» Task brief
Within the records that follow, count the lines containing the string "does". Reply only with the count.

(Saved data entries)
□ □ □ □ □ □ □

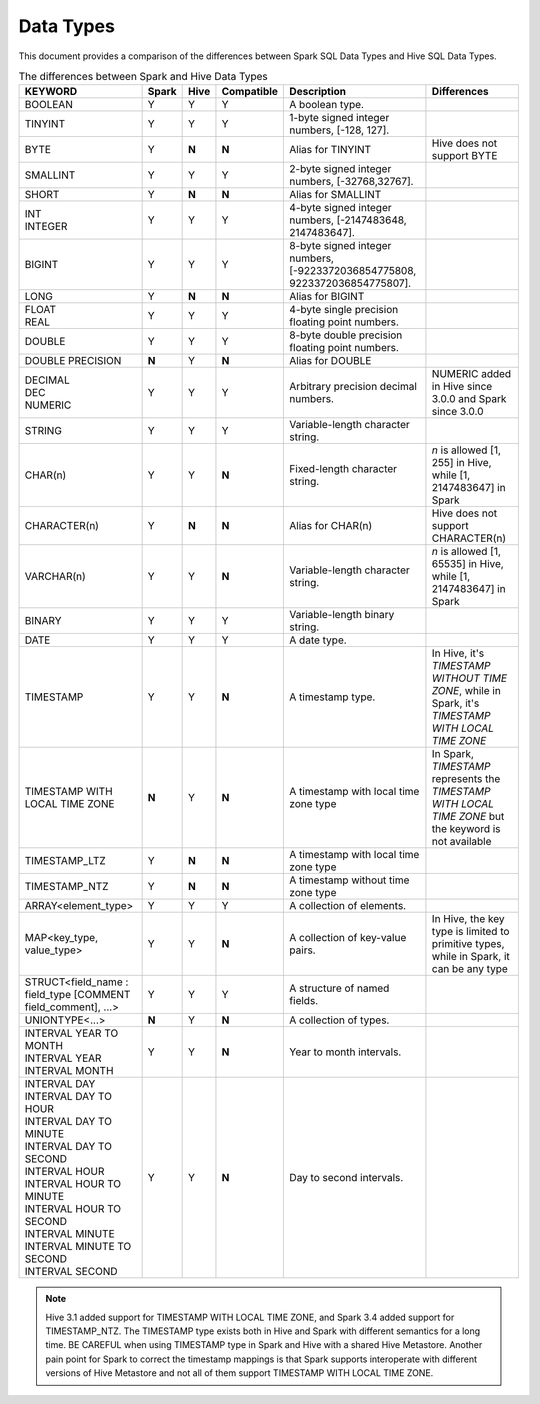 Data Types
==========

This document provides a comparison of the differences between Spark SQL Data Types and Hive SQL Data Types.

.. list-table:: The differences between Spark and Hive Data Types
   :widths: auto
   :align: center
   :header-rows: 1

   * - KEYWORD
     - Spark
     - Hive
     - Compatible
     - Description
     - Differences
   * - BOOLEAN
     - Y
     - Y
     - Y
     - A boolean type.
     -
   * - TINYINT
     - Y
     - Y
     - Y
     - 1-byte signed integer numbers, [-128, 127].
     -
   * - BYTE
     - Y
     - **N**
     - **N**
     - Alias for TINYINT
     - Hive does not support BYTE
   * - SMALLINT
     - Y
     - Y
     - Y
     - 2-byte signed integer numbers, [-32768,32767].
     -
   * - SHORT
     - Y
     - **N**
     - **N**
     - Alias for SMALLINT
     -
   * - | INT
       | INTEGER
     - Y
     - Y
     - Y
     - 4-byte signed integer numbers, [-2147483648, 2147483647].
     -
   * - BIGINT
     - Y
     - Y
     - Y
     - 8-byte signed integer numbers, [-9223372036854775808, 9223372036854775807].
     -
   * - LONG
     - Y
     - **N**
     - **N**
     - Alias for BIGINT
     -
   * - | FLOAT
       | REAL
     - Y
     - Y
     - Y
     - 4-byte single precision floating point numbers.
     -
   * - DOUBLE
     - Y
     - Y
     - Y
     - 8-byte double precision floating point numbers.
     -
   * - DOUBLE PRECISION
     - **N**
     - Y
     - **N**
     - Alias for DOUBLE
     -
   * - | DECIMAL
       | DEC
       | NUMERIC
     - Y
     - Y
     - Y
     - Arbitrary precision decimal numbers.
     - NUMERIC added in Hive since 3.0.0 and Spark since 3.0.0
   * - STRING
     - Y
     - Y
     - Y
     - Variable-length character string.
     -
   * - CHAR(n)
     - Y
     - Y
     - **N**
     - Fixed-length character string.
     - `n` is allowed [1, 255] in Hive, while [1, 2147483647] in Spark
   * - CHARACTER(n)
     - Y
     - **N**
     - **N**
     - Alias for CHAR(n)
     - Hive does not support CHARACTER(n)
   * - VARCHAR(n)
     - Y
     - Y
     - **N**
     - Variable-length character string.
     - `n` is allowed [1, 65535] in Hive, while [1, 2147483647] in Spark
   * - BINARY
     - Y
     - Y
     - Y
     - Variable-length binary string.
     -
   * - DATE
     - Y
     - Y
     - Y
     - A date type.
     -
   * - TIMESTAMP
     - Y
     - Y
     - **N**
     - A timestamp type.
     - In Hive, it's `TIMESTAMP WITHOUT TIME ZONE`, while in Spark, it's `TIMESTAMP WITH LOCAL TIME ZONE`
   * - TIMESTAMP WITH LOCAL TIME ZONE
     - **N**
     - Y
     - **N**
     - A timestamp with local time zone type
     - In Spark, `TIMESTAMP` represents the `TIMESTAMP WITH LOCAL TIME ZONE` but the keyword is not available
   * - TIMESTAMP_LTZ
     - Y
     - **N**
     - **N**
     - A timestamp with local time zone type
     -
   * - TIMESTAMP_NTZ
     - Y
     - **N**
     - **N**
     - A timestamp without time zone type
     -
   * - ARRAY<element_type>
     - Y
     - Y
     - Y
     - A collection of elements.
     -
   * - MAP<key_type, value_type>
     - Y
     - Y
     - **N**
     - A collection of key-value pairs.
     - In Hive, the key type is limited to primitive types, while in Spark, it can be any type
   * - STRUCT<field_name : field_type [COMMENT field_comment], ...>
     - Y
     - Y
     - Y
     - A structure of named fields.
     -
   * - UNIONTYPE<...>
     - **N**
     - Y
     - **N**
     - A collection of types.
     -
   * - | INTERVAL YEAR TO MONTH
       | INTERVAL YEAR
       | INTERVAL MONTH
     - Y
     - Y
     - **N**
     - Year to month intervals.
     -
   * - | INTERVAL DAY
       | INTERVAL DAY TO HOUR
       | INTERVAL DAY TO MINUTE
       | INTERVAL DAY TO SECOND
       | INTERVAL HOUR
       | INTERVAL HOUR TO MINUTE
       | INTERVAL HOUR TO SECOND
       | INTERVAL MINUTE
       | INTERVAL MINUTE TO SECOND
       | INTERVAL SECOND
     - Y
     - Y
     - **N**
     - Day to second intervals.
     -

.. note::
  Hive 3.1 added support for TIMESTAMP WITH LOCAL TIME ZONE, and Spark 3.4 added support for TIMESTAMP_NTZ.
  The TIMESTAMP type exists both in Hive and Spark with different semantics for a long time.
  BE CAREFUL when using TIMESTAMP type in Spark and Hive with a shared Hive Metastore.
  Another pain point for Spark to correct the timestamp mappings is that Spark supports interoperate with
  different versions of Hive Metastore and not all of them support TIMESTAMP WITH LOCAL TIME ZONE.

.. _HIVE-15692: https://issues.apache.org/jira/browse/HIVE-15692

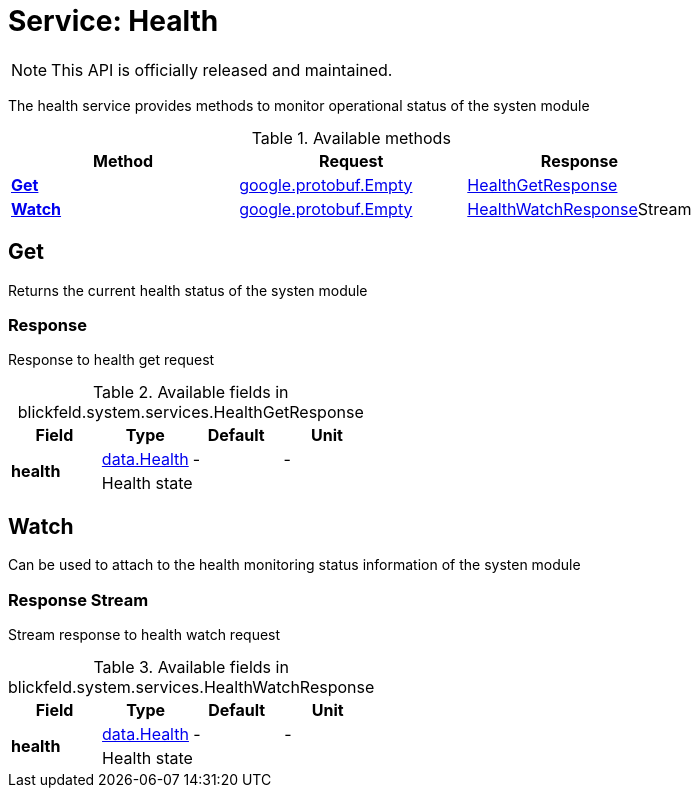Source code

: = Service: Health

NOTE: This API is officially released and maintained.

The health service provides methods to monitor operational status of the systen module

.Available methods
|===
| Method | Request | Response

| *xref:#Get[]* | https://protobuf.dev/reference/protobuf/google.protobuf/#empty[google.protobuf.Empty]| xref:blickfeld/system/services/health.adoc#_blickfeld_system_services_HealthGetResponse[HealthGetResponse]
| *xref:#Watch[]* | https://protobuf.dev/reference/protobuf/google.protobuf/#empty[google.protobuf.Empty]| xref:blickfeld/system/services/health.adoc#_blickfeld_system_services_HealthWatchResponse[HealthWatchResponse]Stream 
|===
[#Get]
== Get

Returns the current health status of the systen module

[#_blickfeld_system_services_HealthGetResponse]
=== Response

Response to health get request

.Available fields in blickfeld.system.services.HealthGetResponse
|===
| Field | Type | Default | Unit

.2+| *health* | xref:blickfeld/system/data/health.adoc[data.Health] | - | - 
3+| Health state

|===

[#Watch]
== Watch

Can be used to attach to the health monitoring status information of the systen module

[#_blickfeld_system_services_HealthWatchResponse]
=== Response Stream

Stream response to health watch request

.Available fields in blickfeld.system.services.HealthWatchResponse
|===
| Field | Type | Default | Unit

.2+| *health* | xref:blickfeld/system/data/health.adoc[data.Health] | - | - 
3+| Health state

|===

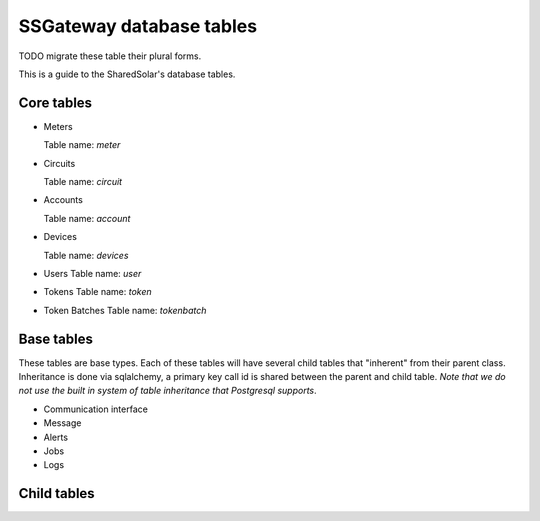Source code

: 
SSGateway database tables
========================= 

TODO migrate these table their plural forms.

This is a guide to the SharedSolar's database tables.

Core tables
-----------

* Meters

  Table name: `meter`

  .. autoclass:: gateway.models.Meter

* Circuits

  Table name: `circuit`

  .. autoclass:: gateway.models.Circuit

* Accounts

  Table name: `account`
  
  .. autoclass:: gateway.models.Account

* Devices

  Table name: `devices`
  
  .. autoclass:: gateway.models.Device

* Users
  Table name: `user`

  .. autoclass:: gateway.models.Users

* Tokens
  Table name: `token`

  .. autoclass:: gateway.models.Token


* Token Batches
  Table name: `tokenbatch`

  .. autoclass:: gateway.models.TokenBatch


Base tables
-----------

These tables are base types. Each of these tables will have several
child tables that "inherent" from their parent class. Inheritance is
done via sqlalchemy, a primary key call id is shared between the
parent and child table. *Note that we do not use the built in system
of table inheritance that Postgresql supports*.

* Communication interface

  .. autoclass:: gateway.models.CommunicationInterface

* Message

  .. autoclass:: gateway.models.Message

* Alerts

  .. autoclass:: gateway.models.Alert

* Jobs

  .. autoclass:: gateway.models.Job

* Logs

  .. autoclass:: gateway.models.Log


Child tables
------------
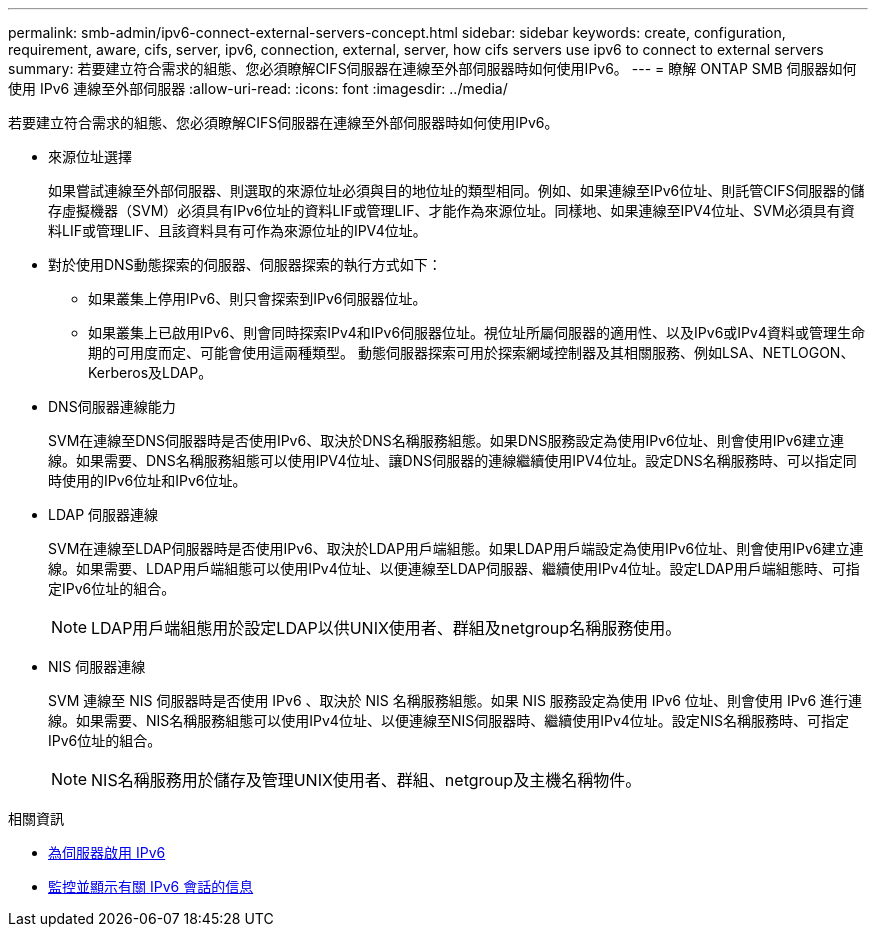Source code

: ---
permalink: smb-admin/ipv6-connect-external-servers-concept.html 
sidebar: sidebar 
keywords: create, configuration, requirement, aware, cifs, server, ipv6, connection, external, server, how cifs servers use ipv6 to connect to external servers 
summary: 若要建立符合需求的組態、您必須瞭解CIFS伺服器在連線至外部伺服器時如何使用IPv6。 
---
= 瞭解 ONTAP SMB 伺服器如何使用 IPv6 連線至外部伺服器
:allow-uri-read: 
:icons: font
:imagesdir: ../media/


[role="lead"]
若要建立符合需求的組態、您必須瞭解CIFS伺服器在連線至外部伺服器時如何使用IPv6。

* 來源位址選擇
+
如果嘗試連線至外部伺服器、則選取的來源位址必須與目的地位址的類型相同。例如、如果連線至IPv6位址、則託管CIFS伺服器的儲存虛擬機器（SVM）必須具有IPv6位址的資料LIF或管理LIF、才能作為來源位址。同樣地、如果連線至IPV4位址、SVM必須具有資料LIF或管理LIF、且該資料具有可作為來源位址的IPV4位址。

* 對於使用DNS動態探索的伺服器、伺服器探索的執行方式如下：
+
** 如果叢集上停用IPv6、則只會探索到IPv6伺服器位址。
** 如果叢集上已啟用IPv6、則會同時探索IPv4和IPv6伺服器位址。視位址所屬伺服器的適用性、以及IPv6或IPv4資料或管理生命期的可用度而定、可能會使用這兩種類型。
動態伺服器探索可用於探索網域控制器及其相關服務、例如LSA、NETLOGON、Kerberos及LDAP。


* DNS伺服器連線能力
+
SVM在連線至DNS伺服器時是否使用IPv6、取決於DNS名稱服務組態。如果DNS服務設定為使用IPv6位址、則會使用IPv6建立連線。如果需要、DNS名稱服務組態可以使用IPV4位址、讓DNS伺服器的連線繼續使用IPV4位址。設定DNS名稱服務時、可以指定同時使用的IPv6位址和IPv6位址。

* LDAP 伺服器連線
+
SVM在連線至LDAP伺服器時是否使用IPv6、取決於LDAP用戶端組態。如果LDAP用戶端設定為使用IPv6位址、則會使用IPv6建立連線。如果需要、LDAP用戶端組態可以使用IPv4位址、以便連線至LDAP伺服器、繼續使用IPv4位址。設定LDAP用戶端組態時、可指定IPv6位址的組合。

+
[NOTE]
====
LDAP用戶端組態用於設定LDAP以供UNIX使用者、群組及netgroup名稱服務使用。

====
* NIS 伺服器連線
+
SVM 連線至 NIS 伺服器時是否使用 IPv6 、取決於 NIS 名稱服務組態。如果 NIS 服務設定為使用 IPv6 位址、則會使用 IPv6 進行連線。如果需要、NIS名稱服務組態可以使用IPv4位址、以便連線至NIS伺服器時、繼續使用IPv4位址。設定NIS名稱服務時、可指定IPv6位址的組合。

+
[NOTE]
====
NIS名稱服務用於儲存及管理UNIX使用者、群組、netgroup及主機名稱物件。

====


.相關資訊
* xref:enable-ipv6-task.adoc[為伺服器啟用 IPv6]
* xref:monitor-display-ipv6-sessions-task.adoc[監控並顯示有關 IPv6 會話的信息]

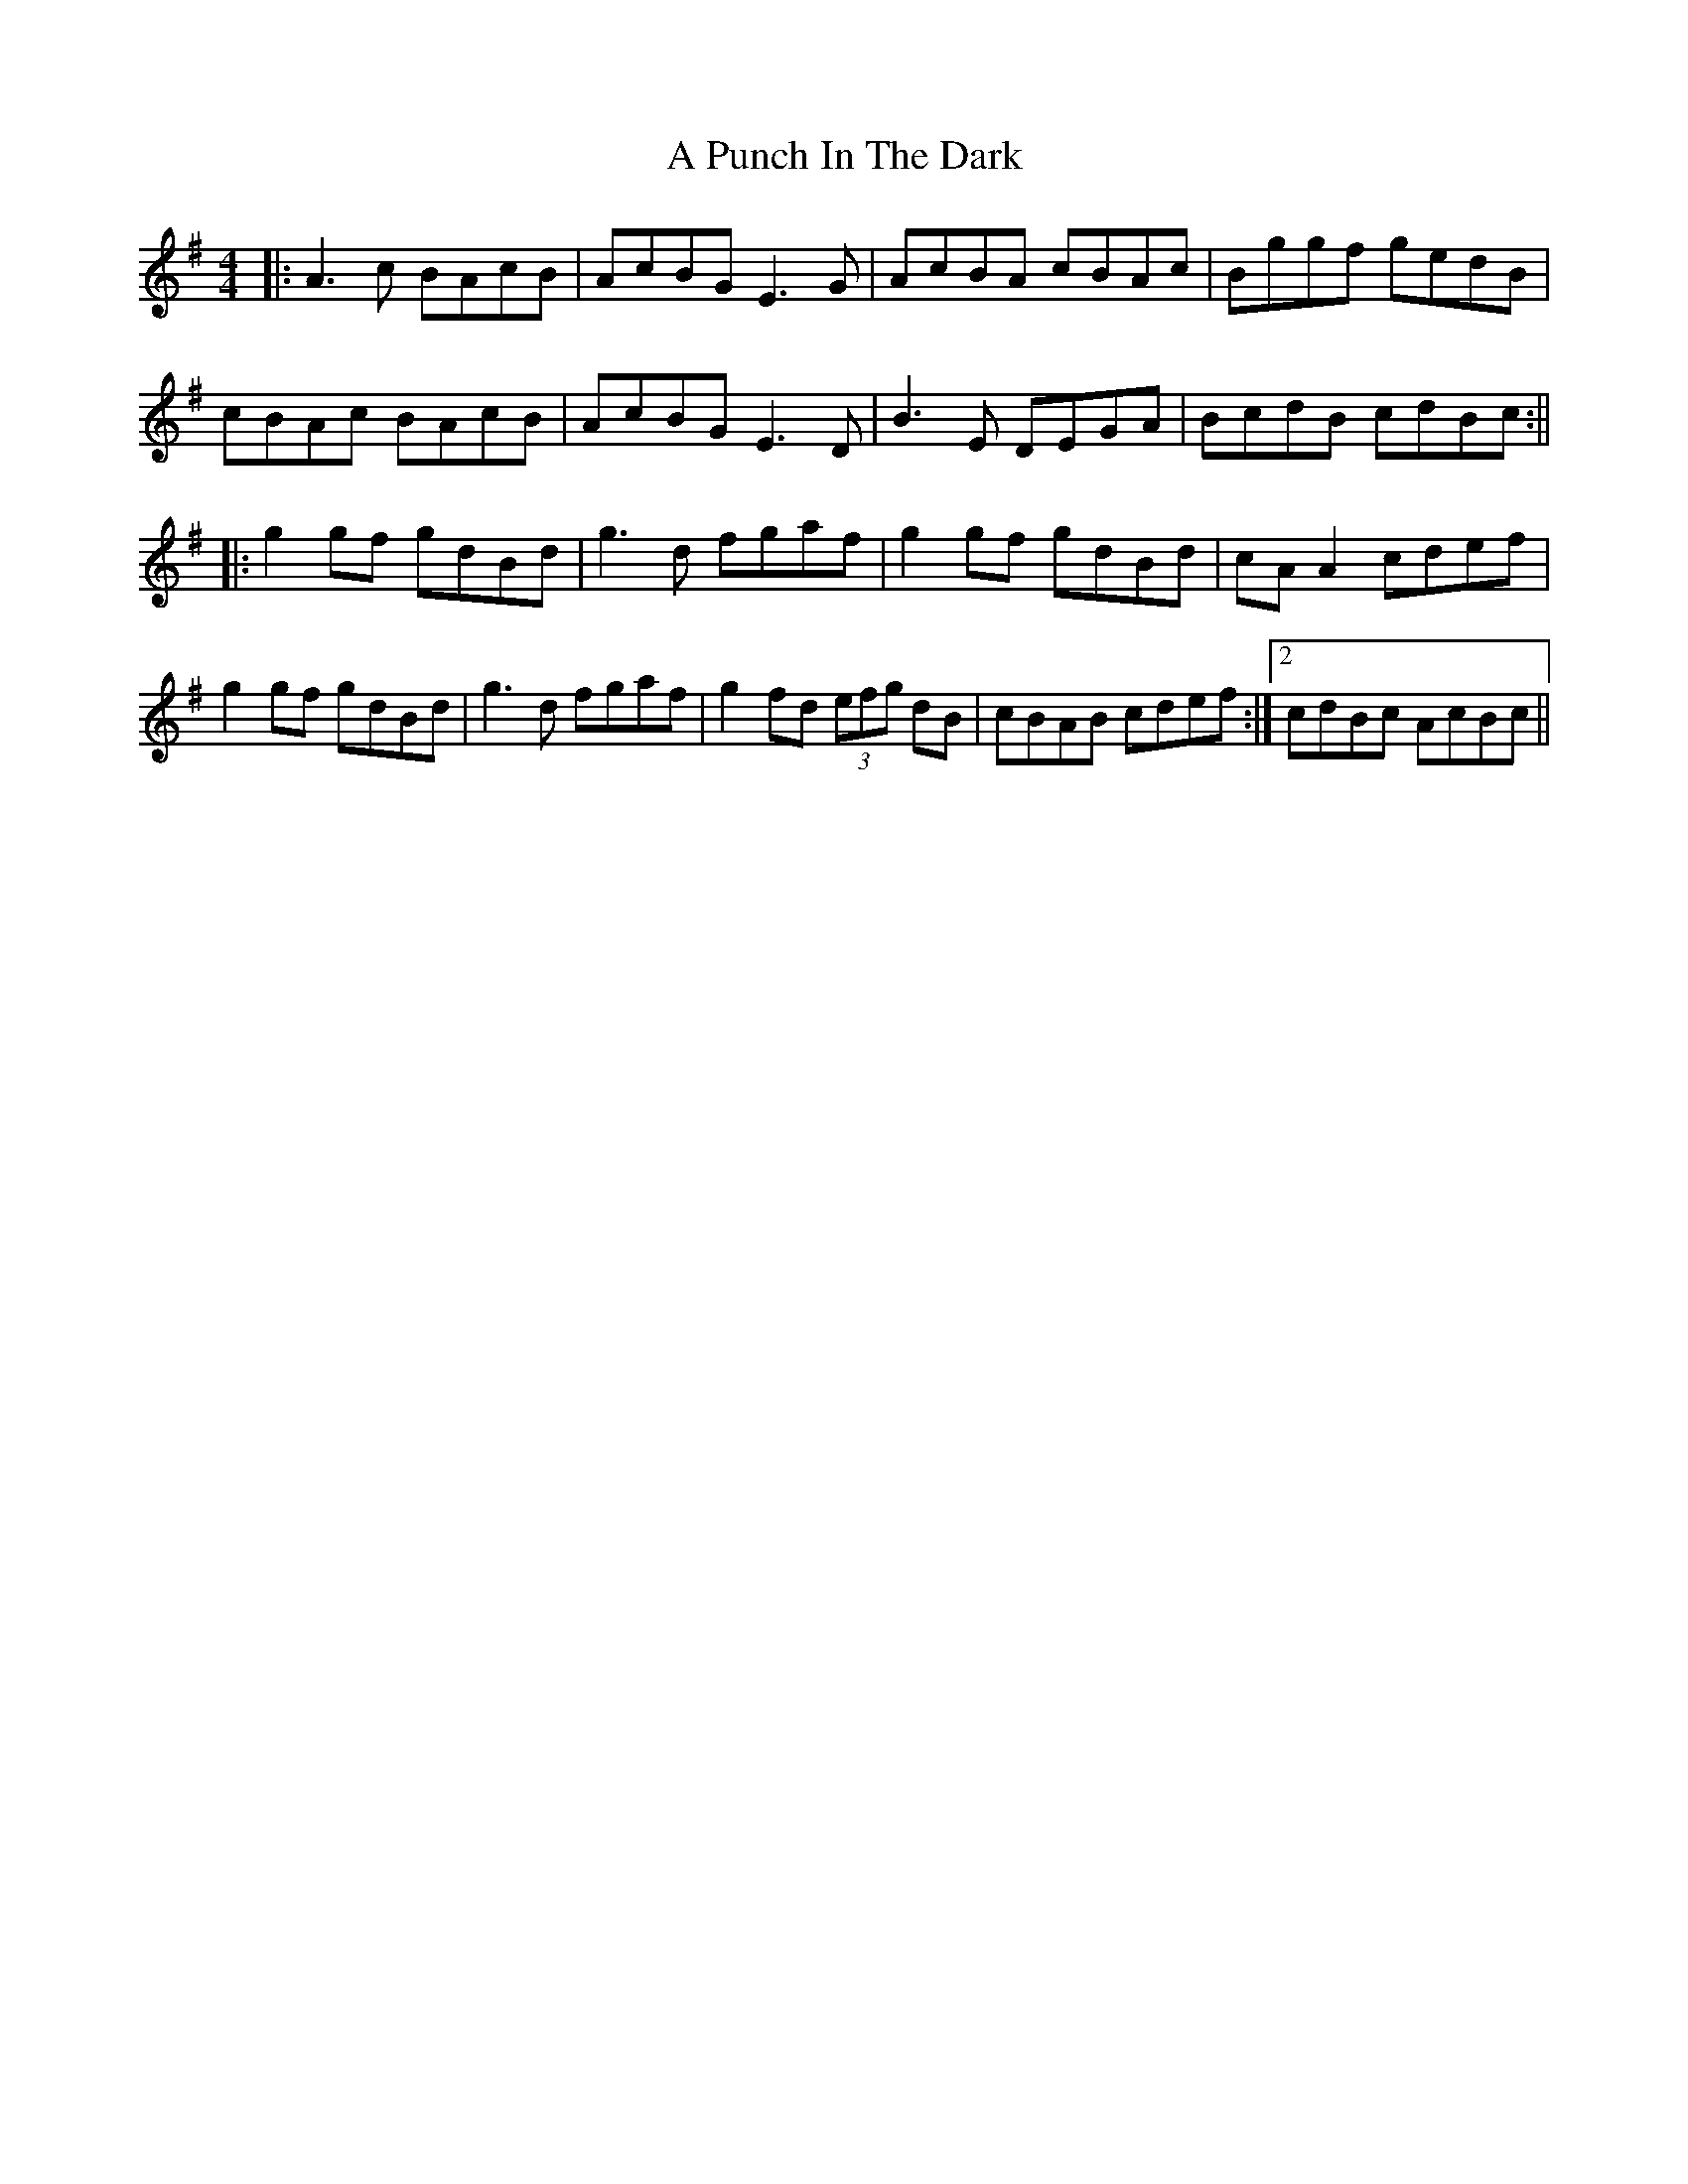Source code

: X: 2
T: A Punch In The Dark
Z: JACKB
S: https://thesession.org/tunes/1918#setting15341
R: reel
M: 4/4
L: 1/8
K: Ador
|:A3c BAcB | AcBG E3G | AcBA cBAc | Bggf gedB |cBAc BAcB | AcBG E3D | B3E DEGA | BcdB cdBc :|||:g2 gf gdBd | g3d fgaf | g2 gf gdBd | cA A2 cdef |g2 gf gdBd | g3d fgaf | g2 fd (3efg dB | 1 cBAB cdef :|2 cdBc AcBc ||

□ □ □ □ □ □ □

» Response to this task
2